MBL2 genotype frequencies were similar in polyarthritis and oligoarthritis patients as compared with control individuals. MBL plasma concentrations were associated with the high, medium and low MBL genotype expression groups (P < 0.01). In polyarthritis patients, the presence of low-expressing (deficient) MBL2 genotypes was associated with early age at onset of disease (P = 0.03). In oligoarthritis patients, patients with low-expressing MBL2 genotypes were more often in remission (81%) than patients in the medium (54%) and high (56%) genotype groups (P = 0.02).

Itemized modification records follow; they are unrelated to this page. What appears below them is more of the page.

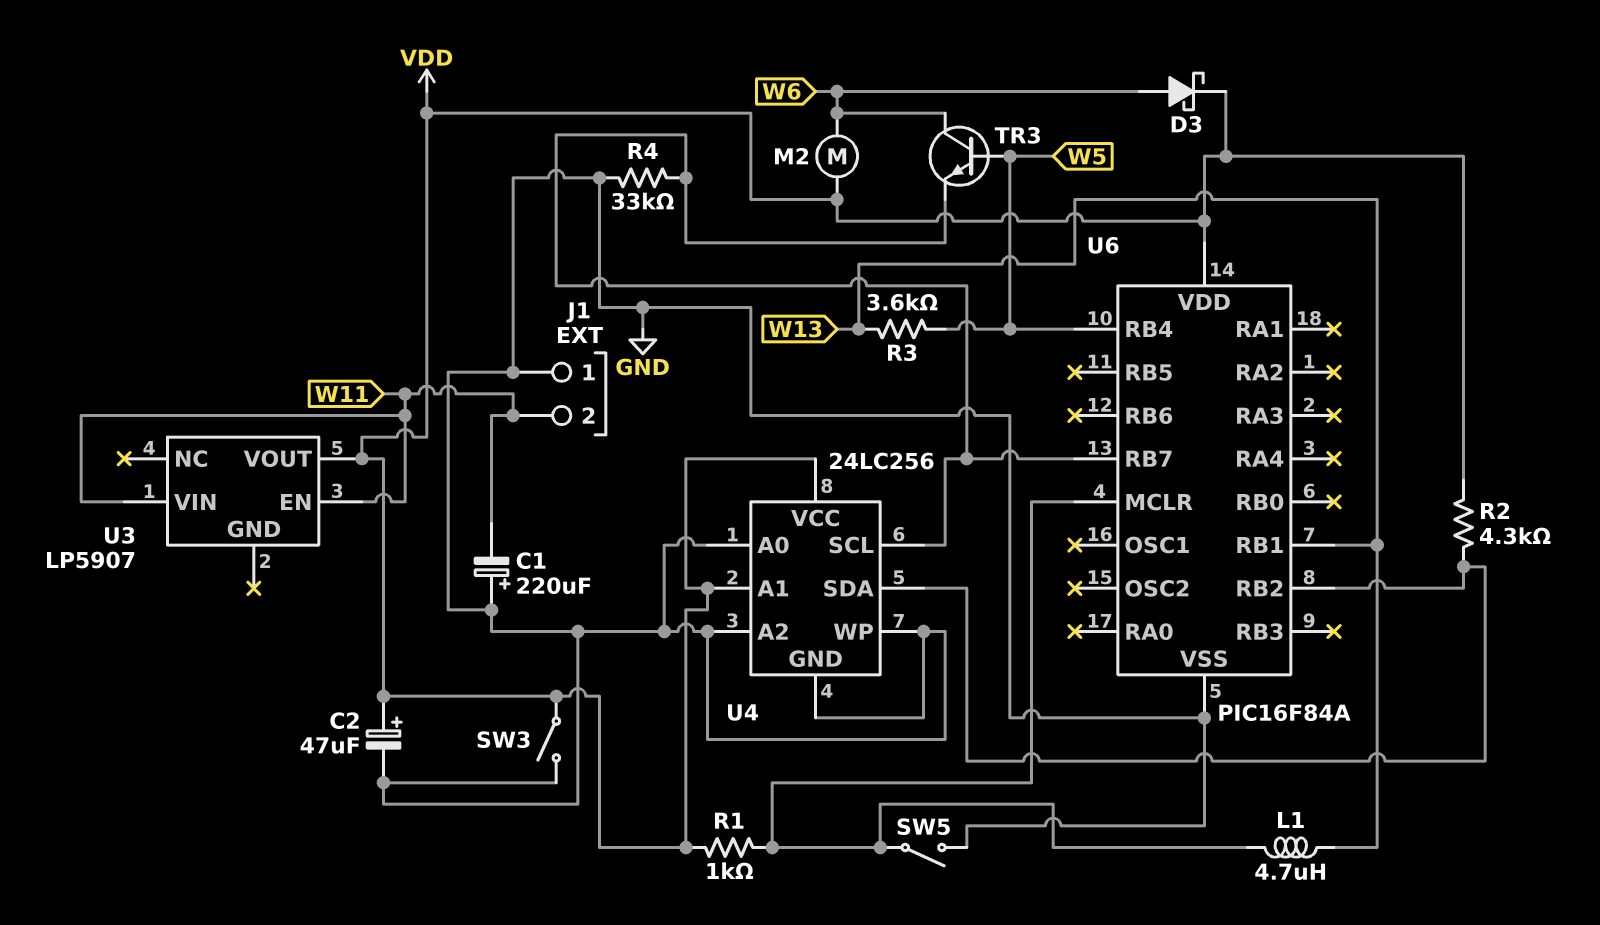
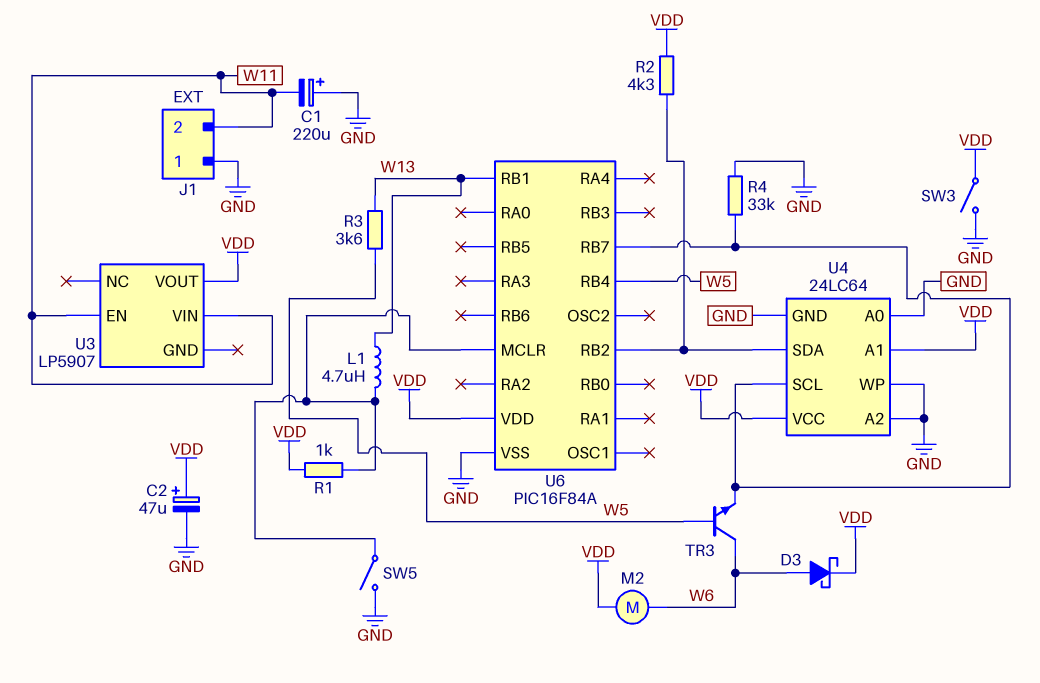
U4: 24LC256 -> 24LC64

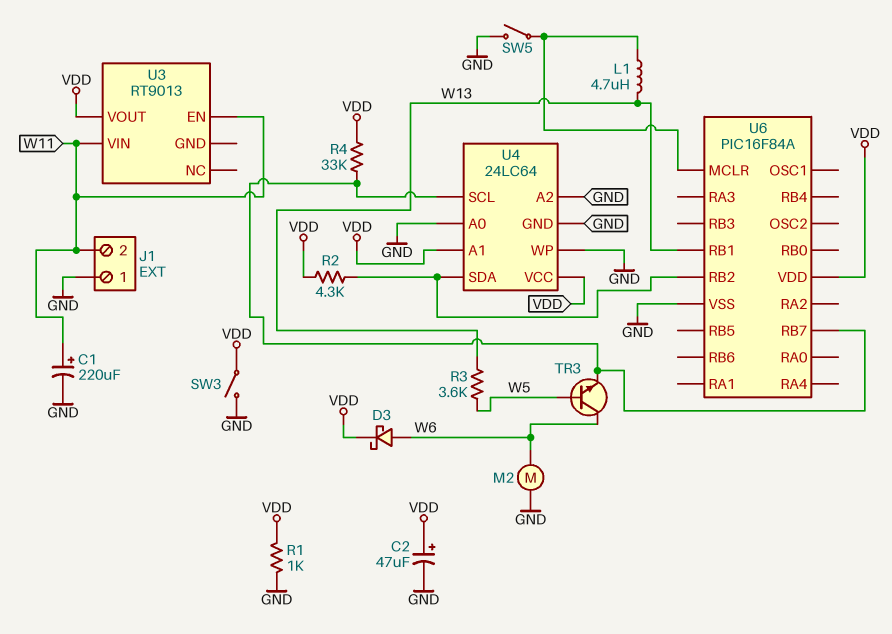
C1: 220uF (plus GND, minus W11) -> 220uF (plus W11, minus GND)
M2: motor (VDD, W6) -> motor (GND, W6)
R1: 1k (U6/MCLR, VDD) -> 1k (GND, VDD)
R4: 33k (GND, U4/SCL) -> 33k (U4/SCL, VDD)
U3: LP5907 -> RT9013
U6 pin RB4: W5 -> none

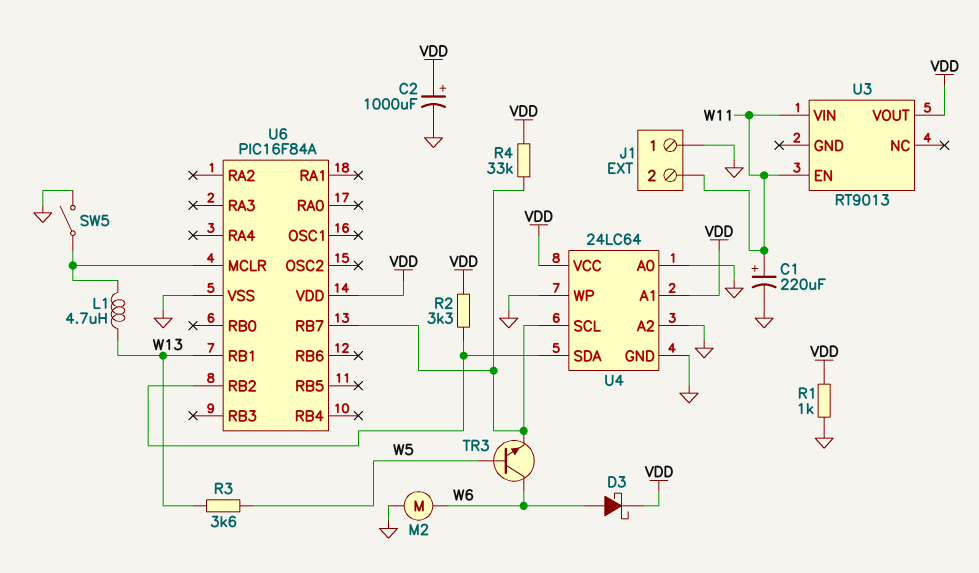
C2: 47uF (plus VDD, minus GND) -> 1000uF (plus VDD, minus GND)
R2: 4.3k (U4/SDA, VDD) -> 3.3k (U4/SDA, VDD)
SW3: switch (GND, VDD) -> none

The remaining clinical and laboratory variables, such as arthritis severity index, presence of radiographic erosions and antinuclear antibody positivity, were not associated with MBL2 genotypes.


Genetically determined MBL deficiency does not increase susceptibility to JRA, but MBL deficiency is associated with a younger age at onset of juvenile polyarthritis. On the other hand, MBL-deficient children with juvenile oligoarthritis are more often in remission. Therefore, MBL appears to play a dual role in JRA.